Tori more than certainly referenced Jean Harlow in the song because of her tragic fate, but most of all because of her character in Howard Hugues’ Hell’s Angels (1930), a movie in which she played an ambiguous young woman playing with the main protagonist’s feelings during World War I. The hero (Roy) and his brother are pilots. Roy is very much in love with Harlow’s character, Helen, but doesn’t realize she doesn’t care about him and seduces other officers, including his own brother. He spots her in the arms of another man on the eve of a possibly lethal combat against the Germans and the next day, the brothers’ planes crash. They’re both captured by the Germans and Roy has to shoot his brother with a gun because he was about to betray the English to save his own life; as he refuses to talk, he is executed. 
Myth is what the Red Baron, Judy Garland and Jean Harlow all have in common, and we could argue this is why Tori referenced them in the same song. Indeed, they were all put on a pedestal and regarded as gods because of their aura and public image, but they were simple mortals in the end, though people didn’t seem to realize that.
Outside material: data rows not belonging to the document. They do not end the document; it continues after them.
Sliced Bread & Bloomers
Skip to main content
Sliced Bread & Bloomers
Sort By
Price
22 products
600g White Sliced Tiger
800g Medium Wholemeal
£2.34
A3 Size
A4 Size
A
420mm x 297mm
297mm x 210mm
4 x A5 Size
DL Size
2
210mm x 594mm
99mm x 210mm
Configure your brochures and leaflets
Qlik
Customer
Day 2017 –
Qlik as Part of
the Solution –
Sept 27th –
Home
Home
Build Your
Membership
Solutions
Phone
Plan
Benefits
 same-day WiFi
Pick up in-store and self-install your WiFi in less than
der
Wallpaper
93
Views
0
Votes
The Dutch voices that can be heard during the song’s introduction belong to Tori’s sound engineer Marcel van Limbeek and another tech guy. They were actually testing a new microphone when Tori spontaneously wrote and played "Not the Red Baron" that was caught on tape because tape was always running to capture Tori’s spurs of inspiration. You can find the whole transcript of the voices on Inge’s great fansite The Velvets.